その後、俺たちは数分ほど雑談を行う。 まぁモルスからはウィータのやらかしを、ウィータからはモルスについての愚痴だったが。
「では私たちは挨拶回りに戻りますので……」
「わざわざありがとうございます」
「いえ、ささやかな食事にはなりますが、お楽しみくだい」
「失礼致します、ミラト様」
そういって、ウィータとモルスは軽く会釈をしてから、離れていく。
「そういえば、みんなはどうしてるのかな?」
軽くあたりを見渡すと、一番最初に目についたのはシンラだった。
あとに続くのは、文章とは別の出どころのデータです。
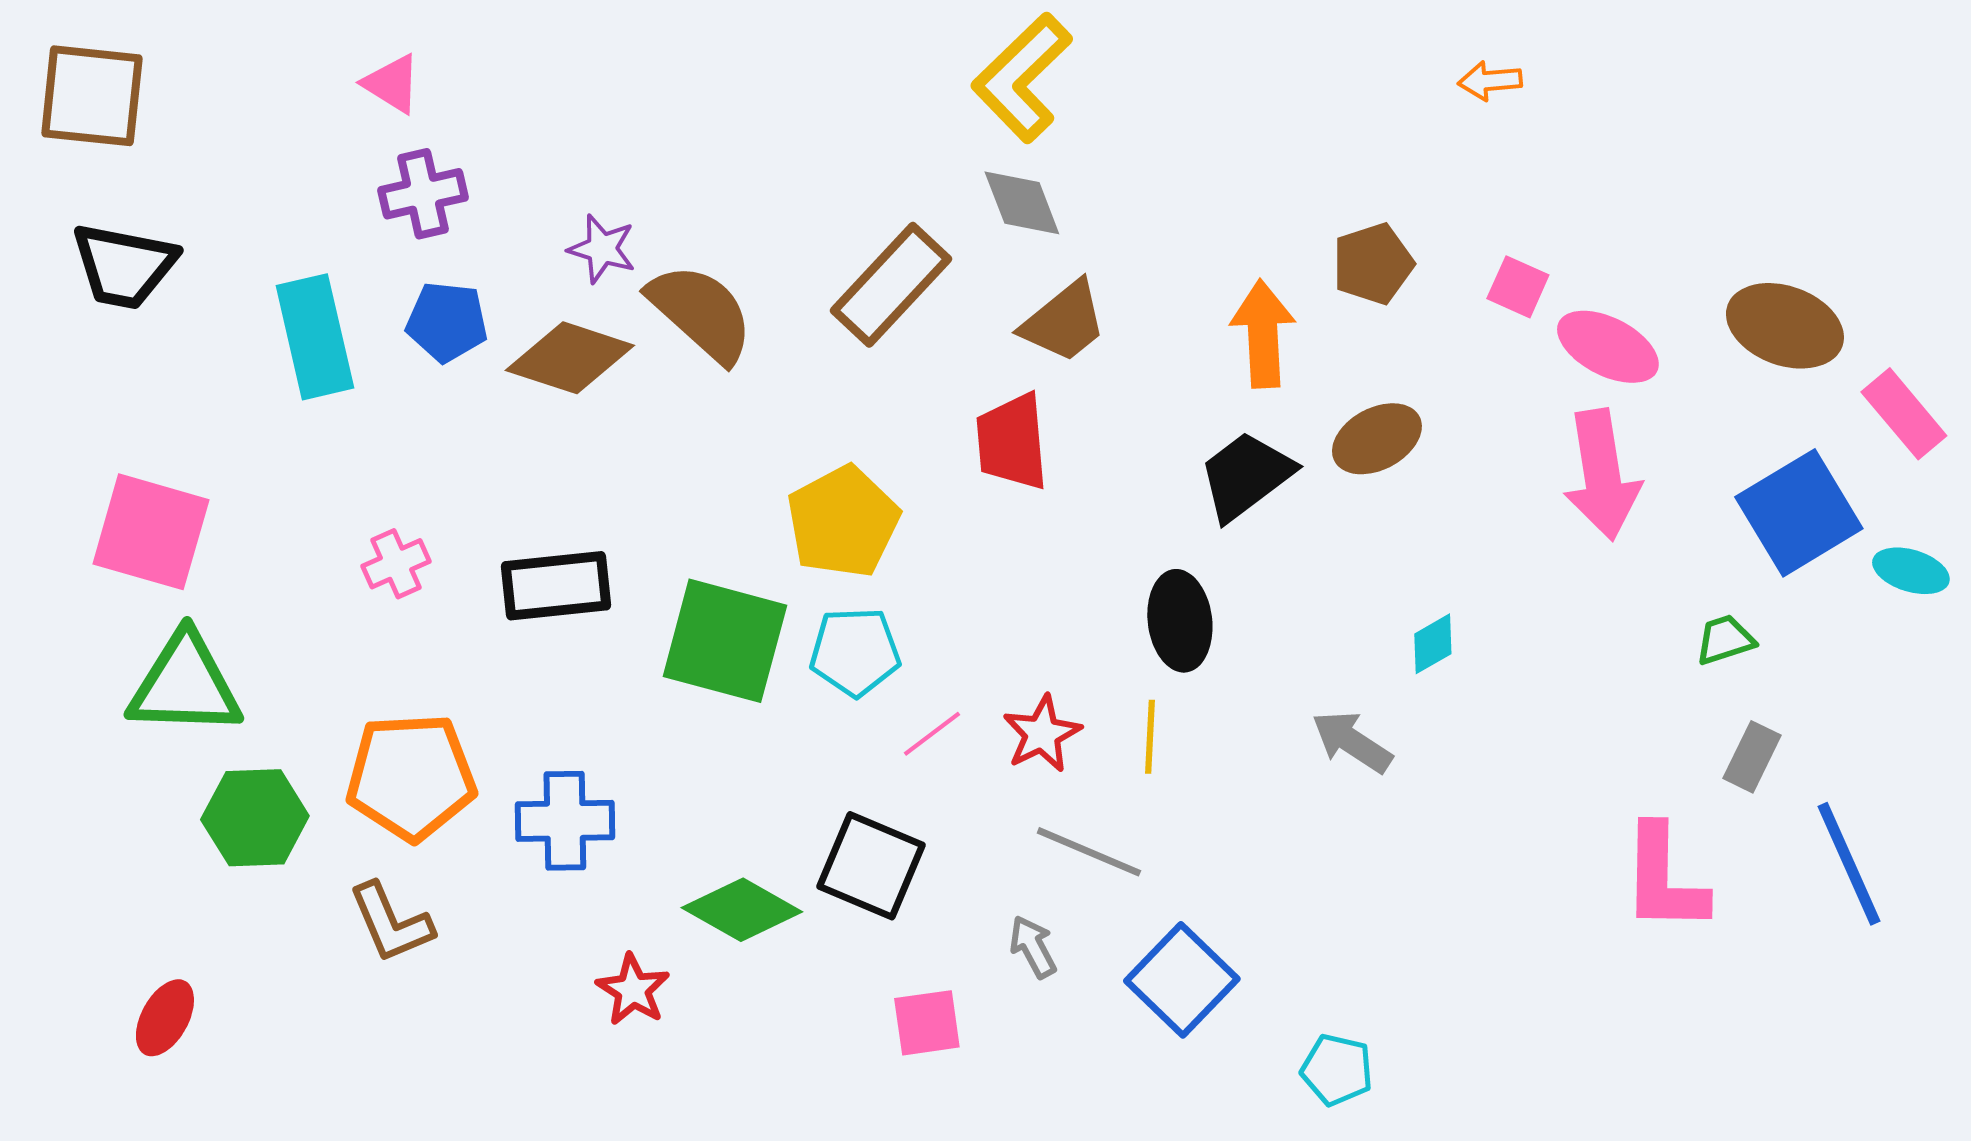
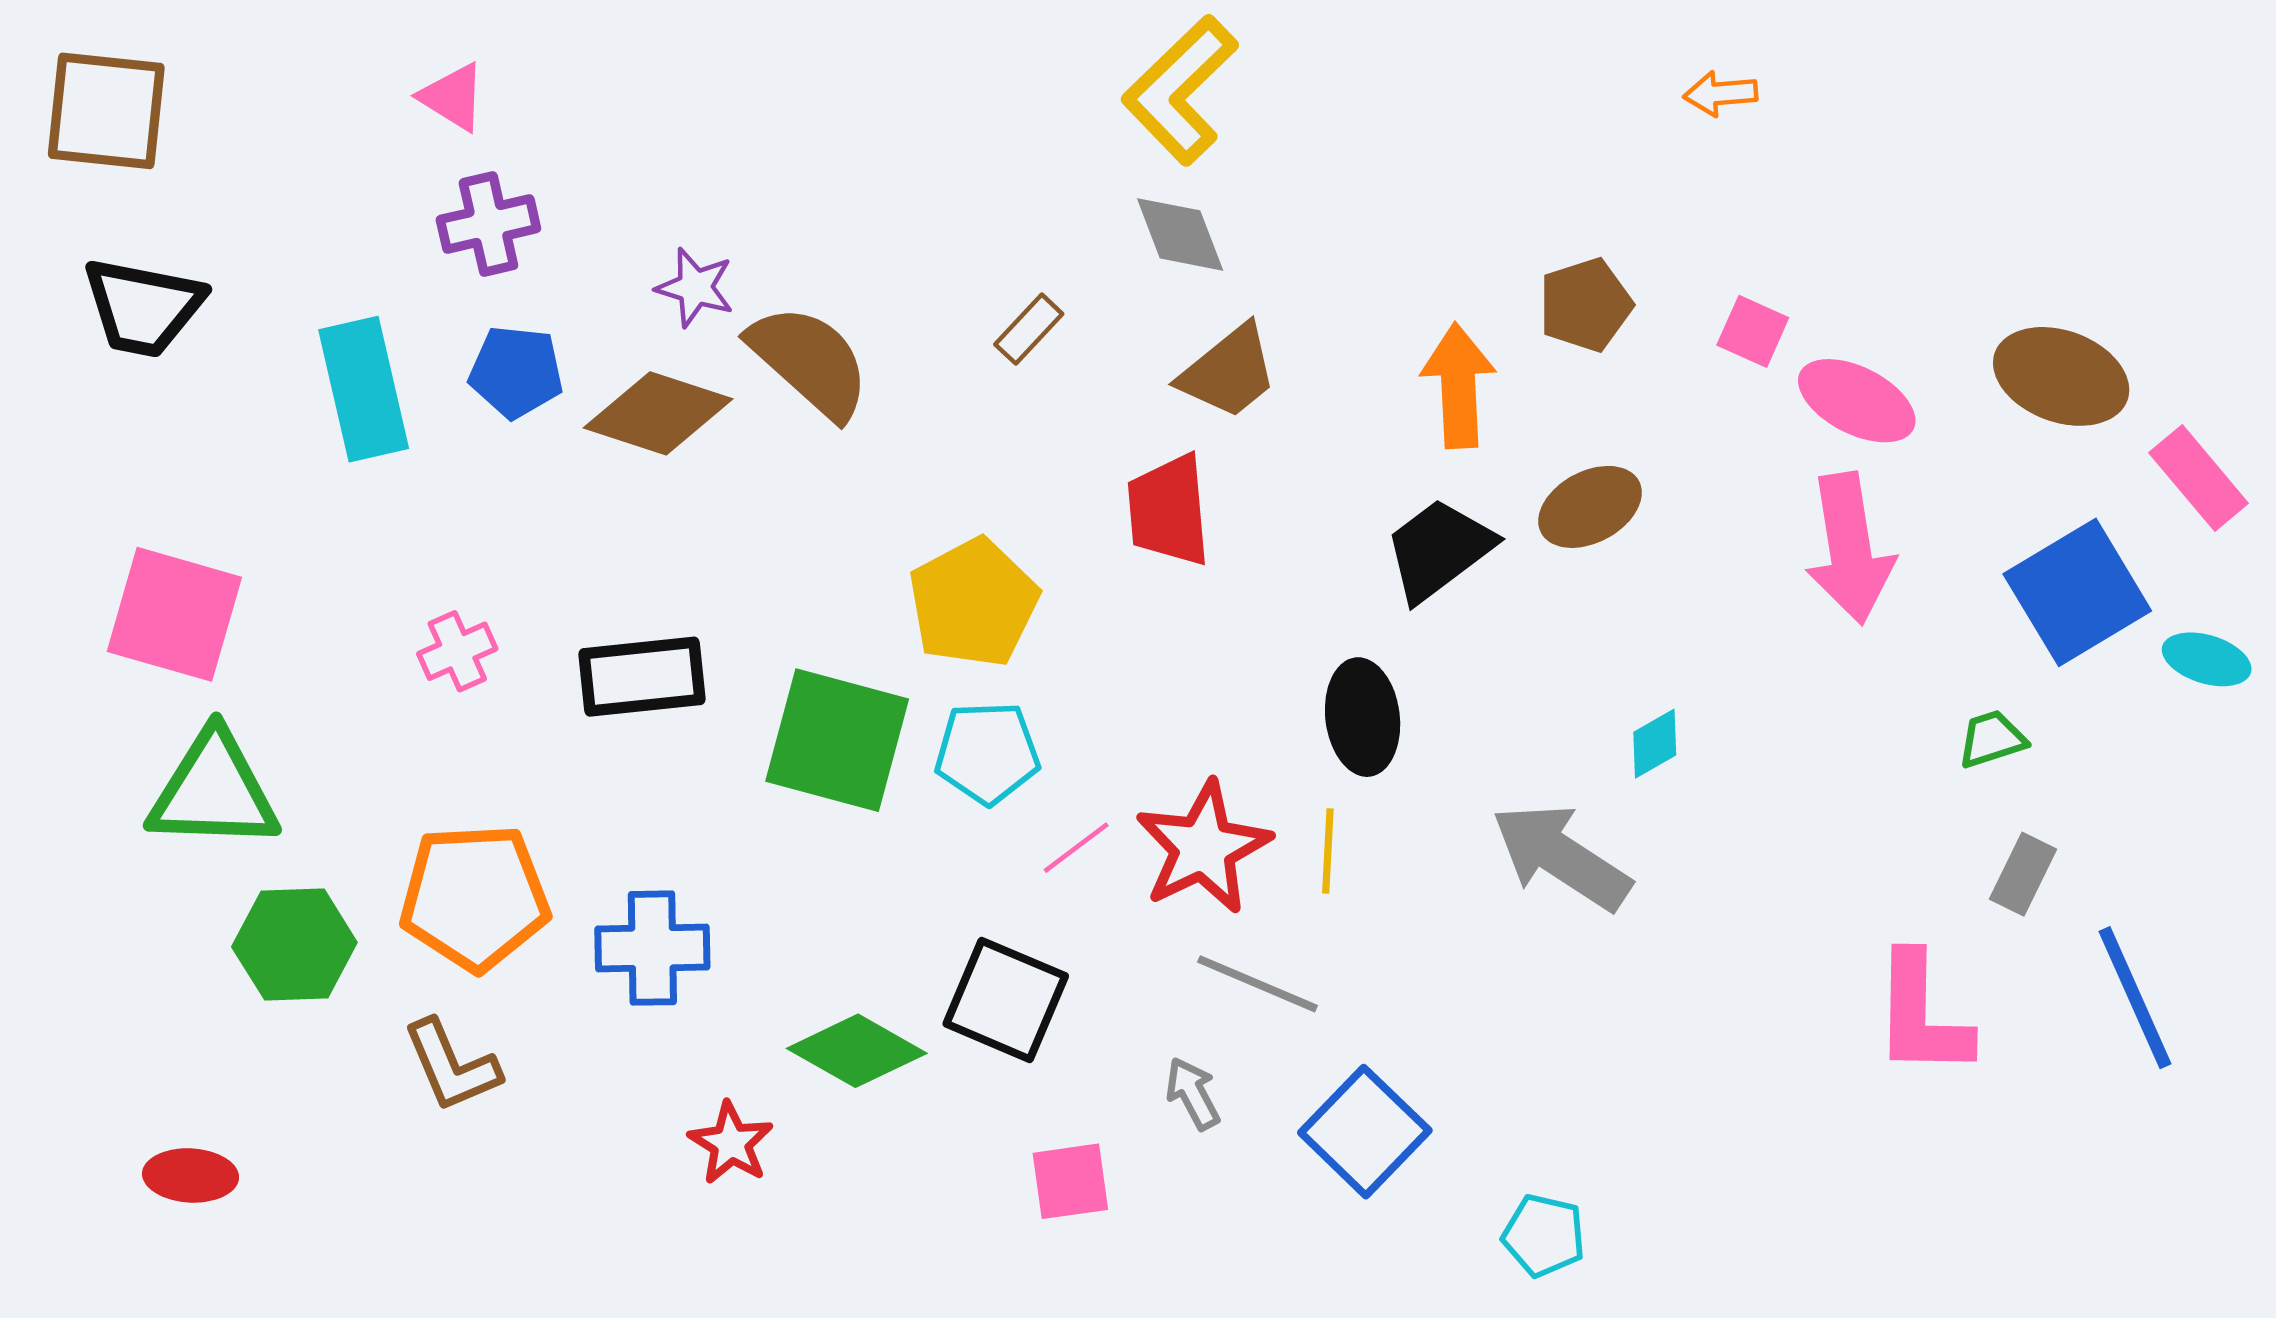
brown rectangle: (891, 285) -> (1029, 329), size x0.5
red star: (1042, 734) -> (1203, 848), size x1.5
gray arrow: (1352, 742) -> (1561, 857), size x1.5
red ellipse: (165, 1018) -> (191, 1175), turned 64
シンラは食事を取らず、シャンパングラスを持ちながら各国の使者の人に挨拶回りを行なっている。これも俗にいう貴族の務めというやつだろうか。
「……俺も挨拶回りとかしたほうがいいのかな?」
立場で言えばシンラ、というかここにいる誰よりも上だ。そう思いながらソワソワしていると、誰かが肩を軽く叩く。後ろを振り向くと、そこにいたのは意外にもガネスだった。
「どうしたの、ガネス?」
「いやなに、ミラトがソワソワしてたからな。 おおかた、自分も挨拶回りをしたほうがいいのかとか思っていたのではないかと思ってな」
「……バレてた?」
「殿下にはバレてたみたいだぞ?」
「あはは、恥ずかしい」
「それで殿下から言伝だ。 『これは国のことであって、ミラトには関係ないから気にしないでくれ。 というか、ミラトが挨拶を行うと、我が国がミラトのことを囲ったと言われてしまうから、むしろなにもしないでくれ』だそうだ」
「あはは……じゃあお言葉に甘えさせてもらおうかな」
「それがいいと思うぞ。 では私はこれで」
「うん。 ありがとうガネス」
「なに、お礼終われることでもないさ」
そう言って離れるガネス。さすが公爵家の跡取りというか、こういう場での立ち回りを熟知している。
「少し、よろしいですか?」
俺が立ち尽くしていると、後ろから声をかけられる。俺が後ろを振り向くと、そこにはシワ一つどころか小さな埃一つも見当たらない、よく手入れの施されていることが分かる燕尾服に身を包んだ一人の女性がいた。